I have two numpy arrays a
and b
of shape [5, 5, 5]
and [5, 5]
, respectively. For both a
and b
the first entry in the shape is the batch size. When I perform matrix multiplication option, I get an array of shape [5, 5, 5]
. An MWE is as follows.
import numpy as np
a = np.ones((5, 5, 5))
b = np.random.randint(0, 10, (5, 5))
c = a @ b
# c.shape is (5, 5, 5)
Suppose I were to run a loop over the batch size, i.e. a[0] @ b[0].T
, it would result in an array of shape [5, 1]
. Finally, if I concatenate all the results along axis 1, I would get a resultant array with shape [5, 5]
. The code below better describes these lines.
a = np.ones((5, 5, 5))
b = np.random.randint(0, 10, (5, 5))
c = []
for i in range(5):
c.append(a[i] @ b[i].T)
c = np.concatenate([d[:, None] for d in c], axis=1).T
# c.shape evaluates to be (5, 5)
Can I get the above functionality without using loop? For example, PyTorch provides a function called torch.bmm
to compute this.

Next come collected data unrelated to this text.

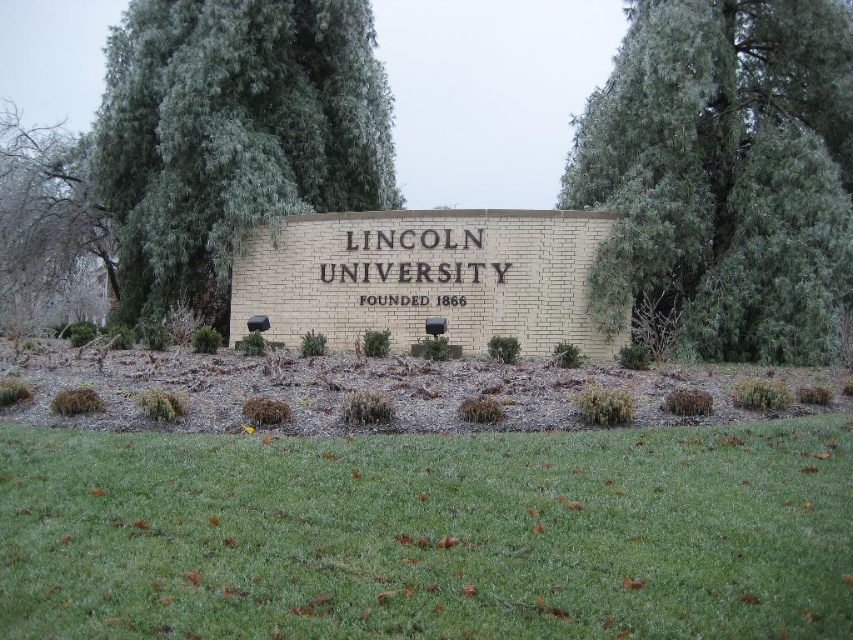
You are standing in front of the Lincoln University sign. There is a point marked at coordinates (x=428, y=534). Based on the scene description, what is the color of the ground at that point?

The point at coordinates (x=428, y=534) corresponds to green grass at lower center, so the color of the ground at that point is green.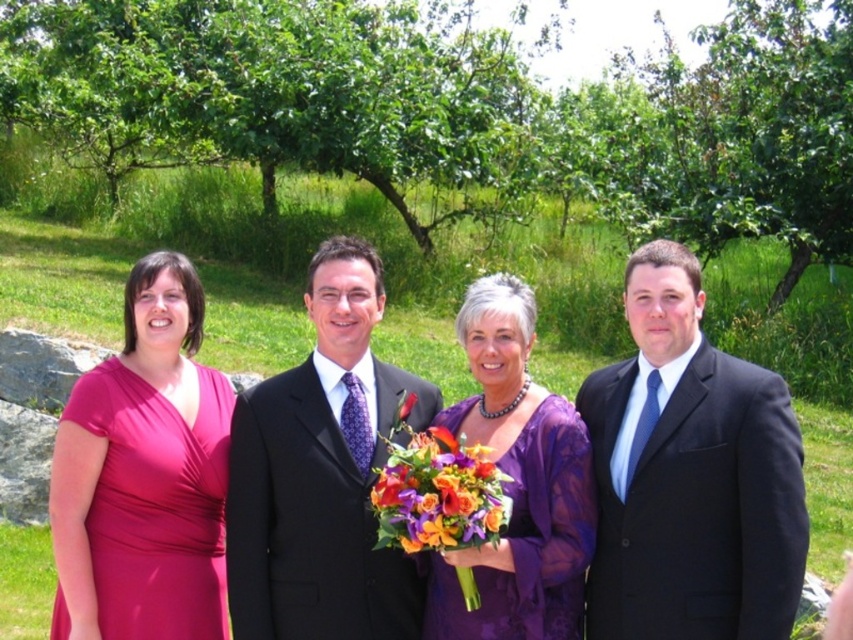
Can you confirm if matte purple dress at center is positioned above matte black suit at center?

Incorrect, matte purple dress at center is not positioned above matte black suit at center.

Can you confirm if matte purple dress at center is thinner than matte black suit at center?

No, matte purple dress at center is not thinner than matte black suit at center.

Identify the location of matte purple dress at center. Image resolution: width=853 pixels, height=640 pixels. (421, 552).

Between matte pink dress at left and vibrant silk bouquet at center, which one appears on the right side from the viewer's perspective?

From the viewer's perspective, vibrant silk bouquet at center appears more on the right side.

Does matte pink dress at left appear on the right side of vibrant silk bouquet at center?

In fact, matte pink dress at left is to the left of vibrant silk bouquet at center.

Which is in front, point (57, 486) or point (479, 499)?

Point (479, 499) is in front.

You are a GUI agent. You are given a task and a screenshot of the screen. Output one action in this format:
    pyautogui.click(x=<x>, y=<y>)
    Task: Click on the matte pink dress at left
    
    Given the screenshot: What is the action you would take?
    pyautogui.click(x=144, y=476)

Is matte black suit at right bigger than purple lace dress at center?

Yes, matte black suit at right is bigger than purple lace dress at center.

Who is shorter, matte black suit at right or purple lace dress at center?

Standing shorter between the two is purple lace dress at center.

The height and width of the screenshot is (640, 853). Identify the location of matte black suit at right. (689, 476).

This screenshot has width=853, height=640. I want to click on matte black suit at right, so click(689, 476).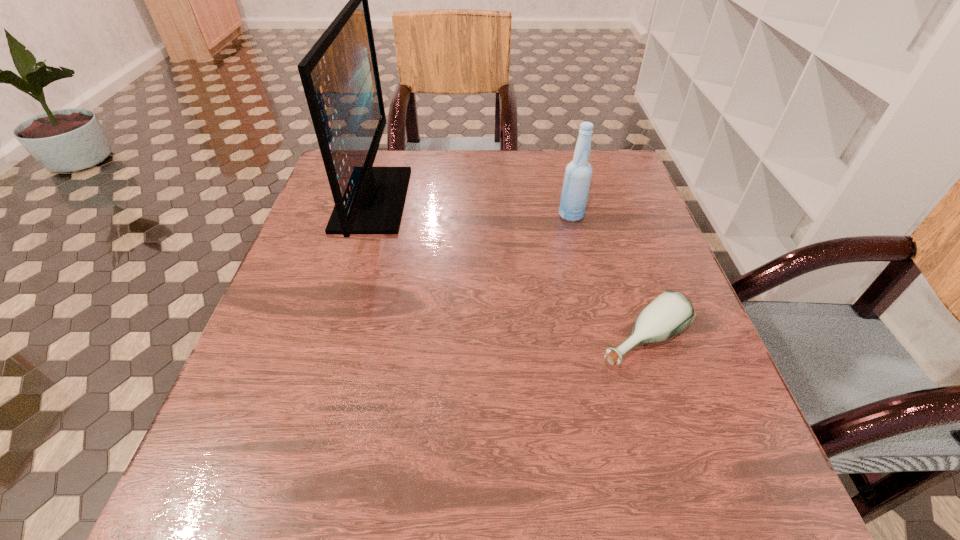
Locate an element on the screen. Image resolution: width=960 pixels, height=540 pixels. object positioned at the left edge is located at coordinates (340, 77).

Locate an element on the screen. The width and height of the screenshot is (960, 540). object located in the far left corner section of the desktop is located at coordinates (340, 77).

This screenshot has height=540, width=960. In the image, there is a desktop. What are the coordinates of `vacant space at the far edge` in the screenshot? It's located at (464, 191).

The image size is (960, 540). I want to click on vacant position at the near edge of the desktop, so click(479, 491).

Find the location of `blank space at the left edge`. blank space at the left edge is located at coordinates (329, 204).

Locate an element on the screen. The height and width of the screenshot is (540, 960). vacant space at the right edge of the desktop is located at coordinates (704, 400).

This screenshot has width=960, height=540. In order to click on free region at the far right corner of the desktop in this screenshot , I will do `click(612, 191)`.

At what (x,y) coordinates should I click in order to perform the action: click on vacant region between the second shortest object and the nearest object. Please return your answer as a coordinate pair (x, y). This screenshot has height=540, width=960. Looking at the image, I should click on (607, 278).

Identify the location of vacant point located between the shortest object and the leftmost object. The width and height of the screenshot is (960, 540). (507, 270).

At what (x,y) coordinates should I click in order to perform the action: click on free space between the nearest object and the second tallest object. Please return your answer as a coordinate pair (x, y). Image resolution: width=960 pixels, height=540 pixels. Looking at the image, I should click on (607, 278).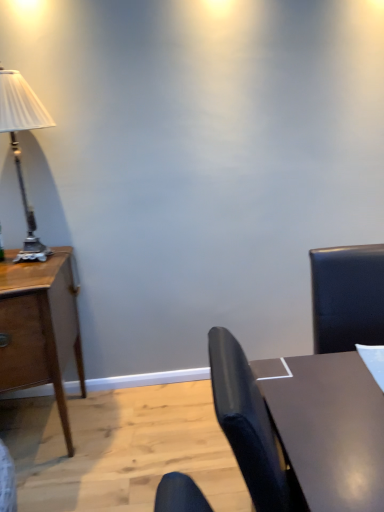
Question: Is wooden desk at left inside shiny brown table at lower right?

Choices:
 (A) yes
 (B) no

Answer: (B)

Question: Is shiny brown table at lower right taller than wooden desk at left?

Choices:
 (A) no
 (B) yes

Answer: (A)

Question: Does shiny brown table at lower right have a lesser width compared to wooden desk at left?

Choices:
 (A) yes
 (B) no

Answer: (A)

Question: Considering the relative sizes of shiny brown table at lower right and wooden desk at left in the image provided, is shiny brown table at lower right wider than wooden desk at left?

Choices:
 (A) no
 (B) yes

Answer: (A)

Question: From the image's perspective, would you say shiny brown table at lower right is positioned over wooden desk at left?

Choices:
 (A) yes
 (B) no

Answer: (B)

Question: Does shiny brown table at lower right come in front of wooden desk at left?

Choices:
 (A) yes
 (B) no

Answer: (A)

Question: From the image's perspective, is silver metallic lamp at left on wooden desk at left?

Choices:
 (A) yes
 (B) no

Answer: (A)

Question: Is wooden desk at left surrounded by silver metallic lamp at left?

Choices:
 (A) yes
 (B) no

Answer: (B)

Question: From a real-world perspective, is silver metallic lamp at left physically below wooden desk at left?

Choices:
 (A) yes
 (B) no

Answer: (B)

Question: Can you confirm if silver metallic lamp at left is positioned to the left of wooden desk at left?

Choices:
 (A) no
 (B) yes

Answer: (A)

Question: Can you confirm if silver metallic lamp at left is smaller than wooden desk at left?

Choices:
 (A) no
 (B) yes

Answer: (B)

Question: Considering the relative positions of silver metallic lamp at left and wooden desk at left in the image provided, is silver metallic lamp at left to the right of wooden desk at left from the viewer's perspective?

Choices:
 (A) no
 (B) yes

Answer: (B)

Question: Does wooden desk at left have a smaller size compared to silver metallic lamp at left?

Choices:
 (A) no
 (B) yes

Answer: (A)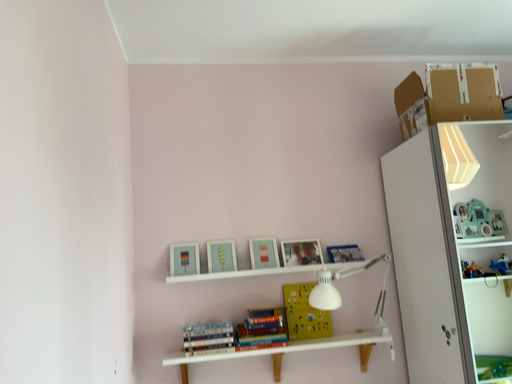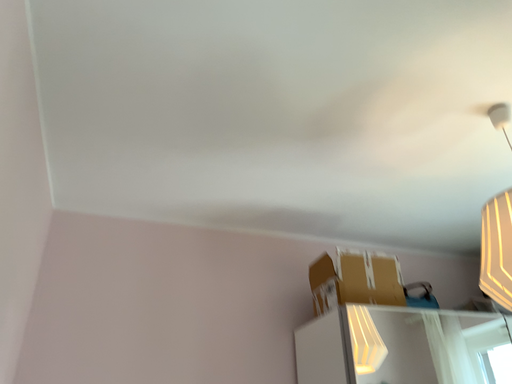
Question: How did the camera likely rotate when shooting the video?

Choices:
 (A) rotated upward
 (B) rotated downward

Answer: (A)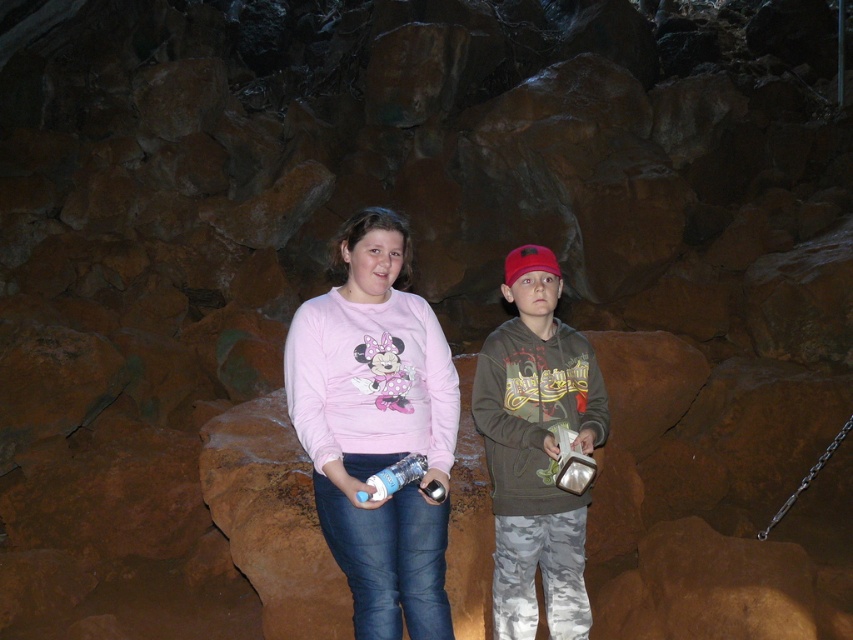
Question: Observing the image, what is the correct spatial positioning of matte pink sweatshirt at center in reference to camouflage pants at center?

Choices:
 (A) above
 (B) below

Answer: (A)

Question: Is matte pink sweatshirt at center below camouflage pants at center?

Choices:
 (A) no
 (B) yes

Answer: (A)

Question: Which of the following is the closest to the observer?

Choices:
 (A) 524,262
 (B) 428,433

Answer: (B)

Question: Does matte pink sweatshirt at center have a larger size compared to camouflage pants at center?

Choices:
 (A) no
 (B) yes

Answer: (B)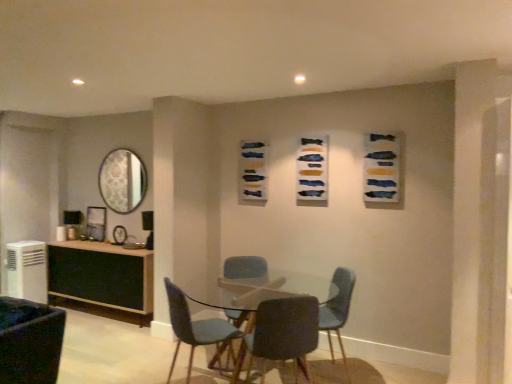
This screenshot has width=512, height=384. Describe the element at coordinates (253, 171) in the screenshot. I see `textured fabric artwork at center, which is counted as the 1th art, starting from the left` at that location.

What do you see at coordinates (122, 181) in the screenshot? Image resolution: width=512 pixels, height=384 pixels. I see `silver/metallic mirror at upper left` at bounding box center [122, 181].

This screenshot has width=512, height=384. What do you see at coordinates (27, 271) in the screenshot?
I see `white plastic air conditioner at lower left` at bounding box center [27, 271].

This screenshot has height=384, width=512. What do you see at coordinates (382, 168) in the screenshot?
I see `blue textured fabric at upper right, the first art when ordered from right to left` at bounding box center [382, 168].

Locate an element on the screen. matte gray chair at center, the 2th chair from the left is located at coordinates (196, 329).

Describe the element at coordinates (102, 277) in the screenshot. I see `matte wood desk at left` at that location.

The image size is (512, 384). I want to click on textured fabric artwork at center, which is counted as the 1th art, starting from the left, so click(253, 171).

Is matte yellow and blue abstract painting at center, the 2th art in the front-to-back sequence, not close to white plastic air conditioner at lower left?

matte yellow and blue abstract painting at center, the 2th art in the front-to-back sequence, is positioned a significant distance from white plastic air conditioner at lower left.

Between matte yellow and blue abstract painting at center, the 2th art positioned from the right, and white plastic air conditioner at lower left, which one has smaller width?

matte yellow and blue abstract painting at center, the 2th art positioned from the right.

Which of these two, matte yellow and blue abstract painting at center, the 2th art positioned from the right, or white plastic air conditioner at lower left, stands shorter?

With less height is matte yellow and blue abstract painting at center, the 2th art positioned from the right.

There is a matte wood desk at left. Identify the location of the 4th chair below it (from the image's perspective). The width and height of the screenshot is (512, 384). (282, 333).

Is matte wood desk at left inside or outside of velvet blue chair at center, placed as the fourth chair when sorted from left to right?

The correct answer is: outside.

Is point (71, 241) farther from viewer compared to point (275, 359)?

Yes.

Could you tell me if matte wood desk at left is facing velvet blue chair at center, placed as the fourth chair when sorted from left to right?

No, matte wood desk at left does not turn towards velvet blue chair at center, placed as the fourth chair when sorted from left to right.

Which of these two, white plastic air conditioner at lower left or clear glass table at center, is thinner?

white plastic air conditioner at lower left.

Considering the sizes of objects white plastic air conditioner at lower left and clear glass table at center in the image provided, who is smaller, white plastic air conditioner at lower left or clear glass table at center?

Smaller between the two is white plastic air conditioner at lower left.

From the image's perspective, which one is positioned higher, white plastic air conditioner at lower left or clear glass table at center?

white plastic air conditioner at lower left appears higher in the image.

How many degrees apart are the facing directions of clear glass table at center and blue textured fabric at upper right, the first art when ordered from right to left?

The angle between the facing direction of clear glass table at center and the facing direction of blue textured fabric at upper right, the first art when ordered from right to left, is 0.559 degrees.

In the scene shown: Considering the positions of objects clear glass table at center and blue textured fabric at upper right, which is the first art in front-to-back order, in the image provided, who is more to the right, clear glass table at center or blue textured fabric at upper right, which is the first art in front-to-back order,?

From the viewer's perspective, blue textured fabric at upper right, which is the first art in front-to-back order, appears more on the right side.

Locate an element on the screen. kitchen & dining room table on the left of blue textured fabric at upper right, which appears as the 3th art when viewed from the left is located at coordinates (282, 297).

In the scene shown: Would you say clear glass table at center is inside or outside blue textured fabric at upper right, which appears as the 3th art when viewed from the left?

clear glass table at center exists outside the volume of blue textured fabric at upper right, which appears as the 3th art when viewed from the left.

Looking at this image, is matte yellow and blue abstract painting at center, the 2th art positioned from the right, smaller than clear glass table at center?

Correct, matte yellow and blue abstract painting at center, the 2th art positioned from the right, occupies less space than clear glass table at center.

From the image's perspective, is matte yellow and blue abstract painting at center, the 2th art positioned from the right, under clear glass table at center?

No.

Is matte yellow and blue abstract painting at center, the second art in the left-to-right sequence, completely or partially outside of clear glass table at center?

Indeed, matte yellow and blue abstract painting at center, the second art in the left-to-right sequence, is completely outside clear glass table at center.

Consider the image. Can you tell me how much matte yellow and blue abstract painting at center, the 2th art in the front-to-back sequence, and clear glass table at center differ in facing direction?

The facing directions of matte yellow and blue abstract painting at center, the 2th art in the front-to-back sequence, and clear glass table at center are 0.549 degrees apart.

Between matte blue chair at center, the third chair from the left, and clear glass table at center, which one has larger size?

clear glass table at center is bigger.

Is matte blue chair at center, the third chair from the left, situated inside clear glass table at center or outside?

matte blue chair at center, the third chair from the left, exists entirely within clear glass table at center.

Consider the image. Does matte blue chair at center, the third chair from the left, have a greater height compared to clear glass table at center?

Indeed, matte blue chair at center, the third chair from the left, has a greater height compared to clear glass table at center.

How far apart are clear glass table at center and velvet blue chair at center, which is counted as the 2th chair, starting from the right?

The distance of clear glass table at center from velvet blue chair at center, which is counted as the 2th chair, starting from the right, is 82.00 centimeters.

Does clear glass table at center have a lesser height compared to velvet blue chair at center, which is counted as the 2th chair, starting from the right?

Correct, clear glass table at center is not as tall as velvet blue chair at center, which is counted as the 2th chair, starting from the right.

How different are the orientations of clear glass table at center and velvet blue chair at center, placed as the fourth chair when sorted from left to right, in degrees?

They differ by 141 degrees in their facing directions.

From a real-world perspective, is clear glass table at center physically below velvet blue chair at center, placed as the fourth chair when sorted from left to right?

Yes, from a real-world perspective, clear glass table at center is below velvet blue chair at center, placed as the fourth chair when sorted from left to right.

Identify the location of appliance behind the matte yellow and blue abstract painting at center, marked as the second art in a back-to-front arrangement. (27, 271).

Where is `the 4th chair in front of the matte wood desk at left`? the 4th chair in front of the matte wood desk at left is located at coordinates (282, 333).

From the image, which object appears to be farther from matte gray chair at center, placed as the fourth chair when sorted from right to left, matte wood desk at left or textured fabric artwork at center, which is counted as the 1th art, starting from the left?

matte wood desk at left lies further to matte gray chair at center, placed as the fourth chair when sorted from right to left, than the other object.

Looking at the image, which one is located further to velvet blue chair at center, which is counted as the 2th chair, starting from the right, matte gray chair at center, placed as the fourth chair when sorted from right to left, or clear glass table at center?

Among the two, clear glass table at center is located further to velvet blue chair at center, which is counted as the 2th chair, starting from the right.

Which object lies further to the anchor point silver/metallic mirror at upper left, velvet blue chair at center, which is counted as the 2th chair, starting from the right, or velvet dark blue chair at lower left, acting as the first chair starting from the left?

velvet blue chair at center, which is counted as the 2th chair, starting from the right, lies further to silver/metallic mirror at upper left than the other object.

When comparing their distances from matte blue chair at center, the third chair from the left, does matte wood desk at left or textured fabric artwork at center, which is counted as the 1th art, starting from the left, seem closer?

textured fabric artwork at center, which is counted as the 1th art, starting from the left.

Which object lies further to the anchor point silver/metallic mirror at upper left, matte wood desk at left or matte gray chair at center, placed as the fourth chair when sorted from right to left?

matte gray chair at center, placed as the fourth chair when sorted from right to left, is positioned further to the anchor silver/metallic mirror at upper left.

From the picture: When comparing their distances from matte gray chair at center, placed as the fourth chair when sorted from right to left, does matte yellow and blue abstract painting at center, the 2th art in the front-to-back sequence, or textured fabric artwork at center, which is counted as the 1th art, starting from the left, seem further?

matte yellow and blue abstract painting at center, the 2th art in the front-to-back sequence.

When comparing their distances from matte blue chair at center, which is the third chair from right to left, does matte yellow and blue abstract painting at center, the 2th art positioned from the right, or clear glass table at center seem further?

Based on the image, matte yellow and blue abstract painting at center, the 2th art positioned from the right, appears to be further to matte blue chair at center, which is the third chair from right to left.

From the image, which object appears to be nearer to velvet dark blue chair at lower left, acting as the first chair starting from the left, white plastic air conditioner at lower left or matte yellow and blue abstract painting at center, marked as the second art in a back-to-front arrangement?

white plastic air conditioner at lower left is closer to velvet dark blue chair at lower left, acting as the first chair starting from the left.

Locate an element on the screen. Image resolution: width=512 pixels, height=384 pixels. art situated between white plastic air conditioner at lower left and clear glass table at center from left to right is located at coordinates (253, 171).

The width and height of the screenshot is (512, 384). Identify the location of kitchen & dining room table between matte wood desk at left and matte blue chair at center, the 1th chair viewed from the right. (282, 297).

This screenshot has width=512, height=384. What are the coordinates of `mirror between white plastic air conditioner at lower left and matte blue chair at center, marked as the fifth chair in a left-to-right arrangement, in the horizontal direction` in the screenshot? It's located at (122, 181).

Locate an element on the screen. The height and width of the screenshot is (384, 512). art between matte yellow and blue abstract painting at center, marked as the second art in a back-to-front arrangement, and clear glass table at center from top to bottom is located at coordinates (382, 168).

Thanks.
You can work this out using numpy einsum.
c = np.einsum('BNi,Bi ->BN', a, b)
Pytorch also provides this einsum function with slight change in syntax. So you can easily work it out. It easily handles other shapes as well.
Then you don't have to worry about transpose or squeeze operations. It also saves memory because no copy of existing matrices are created internally.